Moreover, the average ISS increased with BMI, which complements our findings that UW patients sustained more low-energy trauma and OW, OB, SO, and MO patients sustained more high-energy trauma. The UW cohort was also the oldest, suggesting that this population may have more frail patients who sustained injuries from falls. In contrast, MO patients were the youngest and sustained more injuries from high-energy mechanisms, such as motor vehicle trauma. In our multivariate logistic regression analyses, high ISS and high energy MOI were risk factors for morbidity and mortality. However, despite the independent effects of these covariates, OW, OB, SO, and MO BMI were still notable risk factors for morbidity.
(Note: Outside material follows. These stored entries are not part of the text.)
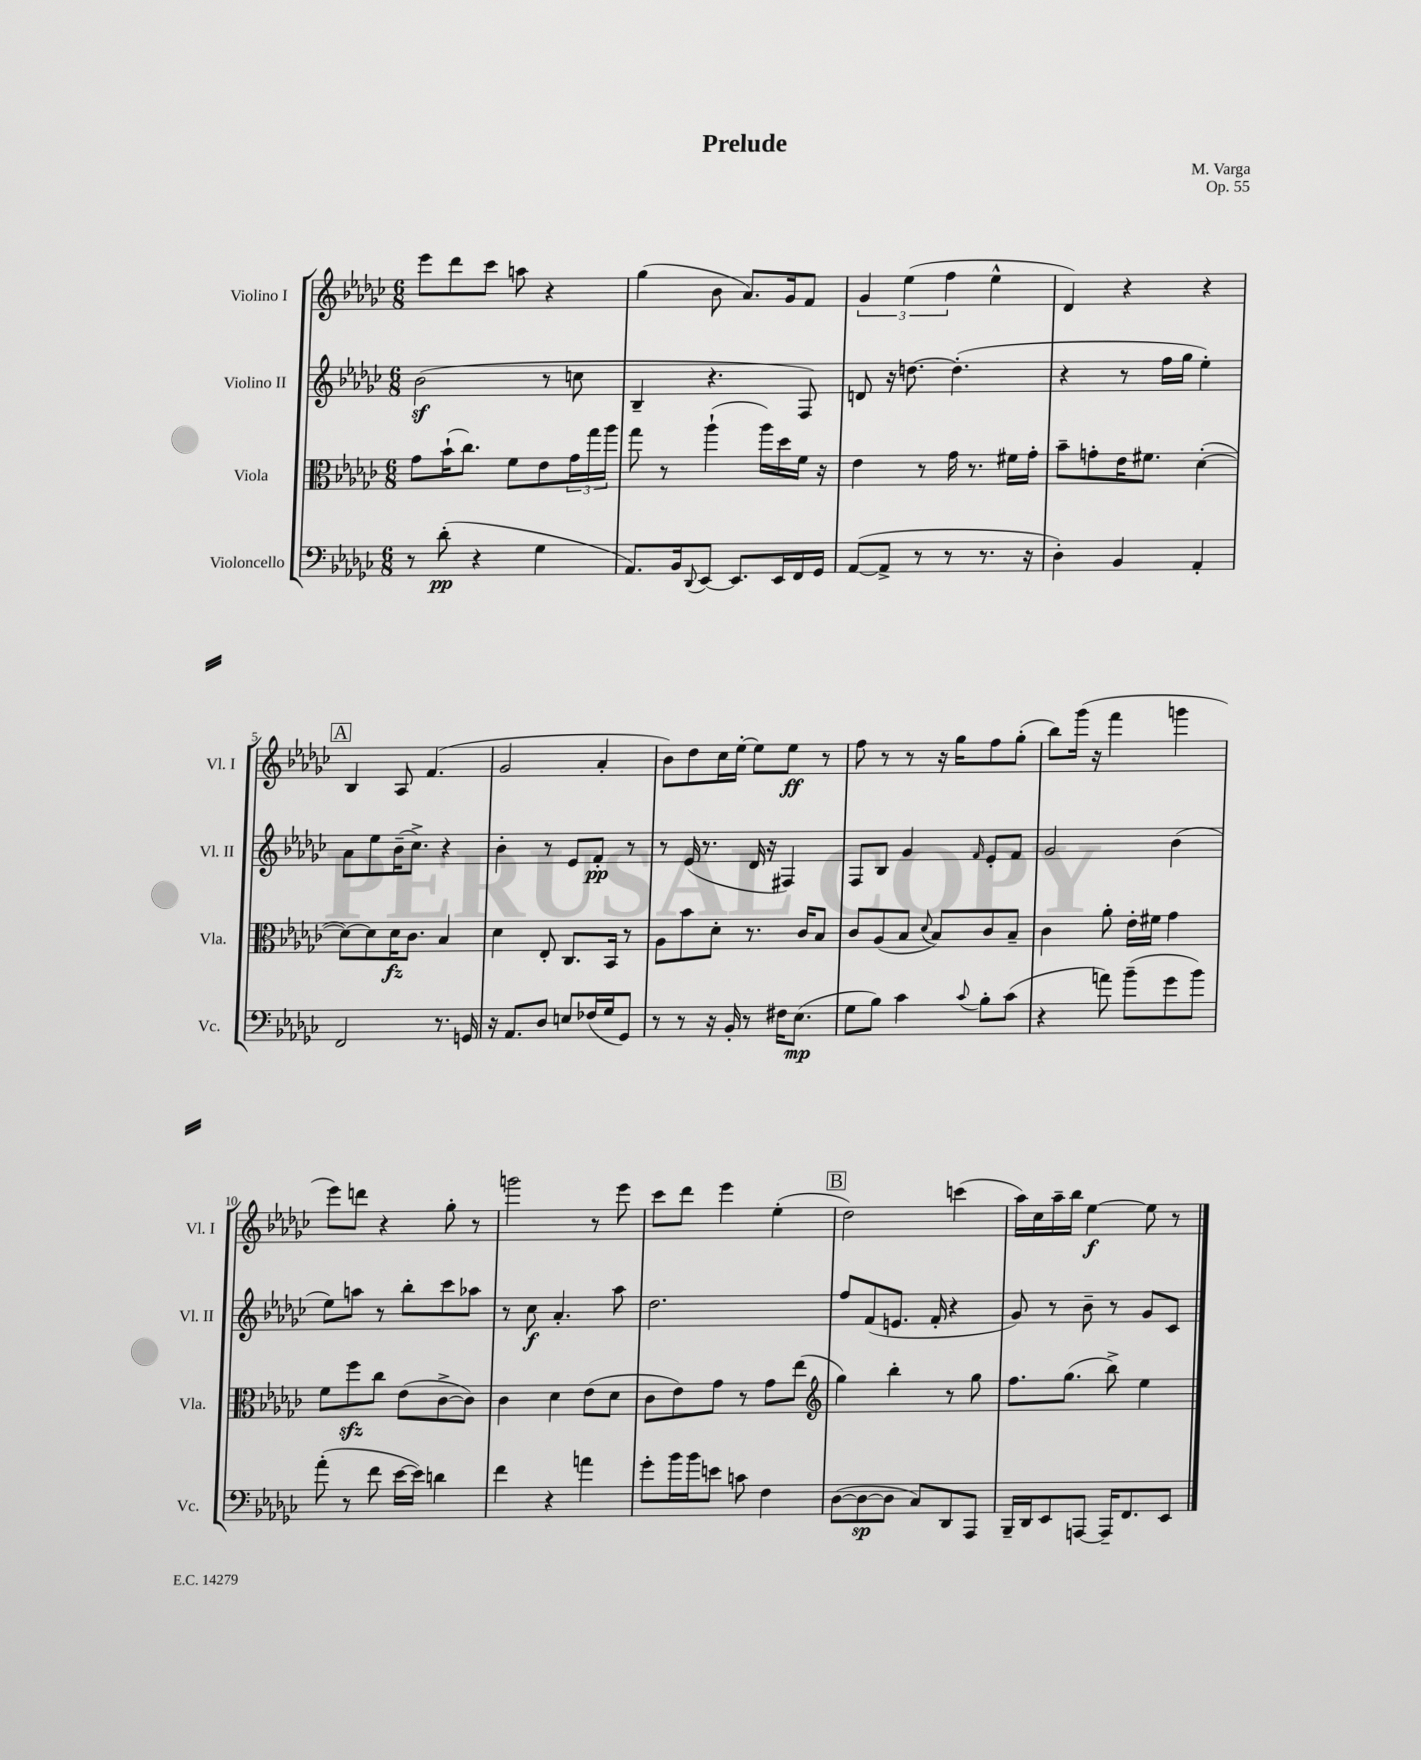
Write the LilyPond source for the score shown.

\header { title = "Prelude" composer = "M. Varga" opus = "Op. 55" }
<<
\new StaffGroup <<
\new Staff = "s0" \with { instrumentName = "Violino I" shortInstrumentName = "Vl. I" } {
    \clef treble \key ges \major \numericTimeSignature \time 6/8
    ees'''8 des'''8 ces'''8 a''8 r4 |
    ges''4( bes'8 aes'8.) ges'16 f'8 |
    \tuplet 3/2 { ges'4 ees''4( f''4 } ees''4-^ |
    des'4) r4 r4 |
    \mark \markup { \box "A" } bes4 aes8 f'4.( |
    ges'2 aes'4-. |
    bes'8) des''8 ces''16 ees''16~-. ees''8 ees''8\ff r8 |
    f''8 r8 r8 r16 ges''16 f''8 ges''8-.( |
    bes''8) ges'''16( r16 f'''4 g'''4 |
    ees'''8) d'''8 r4 ges''8-. r8 |
    g'''2 r8 ees'''8 |
    ces'''8 des'''8 ees'''4 ees''4-.( |
    \mark \markup { \box "B" } des''2) c'''4( |
    aes''16) ces''16 aes''16-- bes''16 ees''4~\f ees''8 r8 \bar "|." |
}
\new Staff = "s1" \with { instrumentName = "Violino II" shortInstrumentName = "Vl. II" } {
    \clef treble \key ges \major \numericTimeSignature \time 6/8
    bes'2\sf( r8 c''8 |
    bes4-- r4. f8) |
    d'8 r16 d''8.~ d''4.-.( |
    r4 r8 f''16 ges''16 ees''4-.) |
    \mark \markup { \box "A" } aes'8 ees''8 bes'16--( ces''8.->) r4 |
    bes'4-. r8 ees'8 f'8-.\pp r8 |
    r8 ees'16( r8. des'16 r16 fis4) |
    f8 bes8 ges'4 \grace { f'16 } ees'8-. f'8 |
    ges'2 bes'4( |
    ees''8) a''8 r8 bes''8-. ces'''8 aes''8 |
    r8 ces''8\f aes'4.-. aes''8 |
    des''2. |
    \mark \markup { \box "B" } f''8 f'8( e'8. f'16-. r4 |
    ges'8) r8 bes'8-- r8 ges'8 ces'8 \bar "|." |
}
\new Staff = "s2" \with { instrumentName = "Viola" shortInstrumentName = "Vla." } {
    \clef alto \key ges \major \numericTimeSignature \time 6/8
    ges'8 bes'16-!( ces''8.) f'8 ees'8 \tuplet 3/2 { ges'16 ges''16 aes''16 } |
    ges''8 r8 aes''4-!( aes''16) des''16 f'16 r16 |
    ees'4 r8 ges'16 r8. fis'16 ges'16-. |
    bes'8-- g'8-. ees'16 fis'8. des'4~-.( |
    \mark \markup { \box "A" } des'8~) des'8 des'16\fz ces'8. bes4 |
    des'4 ees8-. ces8. bes,16 r8 |
    aes8 bes'8 des'8-. r8. ces'16 bes8 |
    ces'8 aes8( bes8 \appoggiatura { des'8 } bes8) ces'8 bes8-- |
    ces'4 aes'8-. ees'16-. fis'16 ges'4 |
    f'8 f''8\sfz ces''8 ees'8( ces'8~-> ces'8) |
    ces'4 des'4 ees'8( des'8 |
    ces'8 ees'8) ges'8 r8 ges'8 ees''8( |
    \mark \markup { \box "B" } \clef treble ges''4) bes''4-. r8 ges''8 |
    f''8. ges''8.( bes''8->) ees''4 \bar "|." |
}
\new Staff = "s3" \with { instrumentName = "Violoncello" shortInstrumentName = "Vc." } {
    \clef bass \key ges \major \numericTimeSignature \time 6/8
    r8 des'8-.\pp( r4 ges4 |
    aes,8.) bes,16 \appoggiatura { des,8 } ees,8~ ees,8. ees,16 f,16 ges,16 |
    aes,8~( aes,8-> r8 r8 r8. r16 |
    des4-.) bes,4 aes,4-. |
    \mark \markup { \box "A" } f,2 r8. g,16 |
    r16 aes,8. des8 e8 fes16( ges16 ges,8) |
    r8 r8 r16 bes,16-. r8 fis16 ees8.\mp( |
    ges8 bes8) ces'4 \appoggiatura { ces'8 } bes8-. ces'8( |
    r4 a'8) bes'8--( ges'8 bes'8) |
    aes'8-.( r8 f'8 ees'16~ ees'16) d'4 |
    f'4 r4 a'4 |
    ges'8-. bes'16 bes'16 e'8 c'8 f4 |
    \mark \markup { \box "B" } des8~( des8~\sp des8 ces8) des,8 aes,,8 |
    bes,,16-- des,16 ees,8 a,,8~ a,,16-- f,8. ees,8 \bar "|." |
}
>>
>>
This study comes with some limitations. Because this is a retrospective study, our analysis was reliant on strict data points from the ACS TQIP database. As a result, there were patients with negative or missing values for numerical data points who had to be excluded from our analysis. More importantly, BMI may not be the most accurate predictor of overall health status because it does not account for the difference between adiposity and muscle mass. Future studies accounting for body mass composition may be warranted to obtain more definitive conclusions regarding obesity and mortality after trauma.
CONCLUSION
Trauma patients with UW, OW, SO, and MO BMI, as opposed to NW BMI, were independently associated with a higher risk of developing complications, irrespective of preexisting comorbidities and ISS. In contrast, both OW and OB BMI were independently associated with a lower probability of posttrauma mortality than NW BMI. The results from our research indicate that a complex relationship exists between OW and OB BMI and clinical outcomes after trauma. We believe that the trauma community would benefit from prospective studies exploring the association between obesity and morbidity and mortality, while controlling for body mass composition.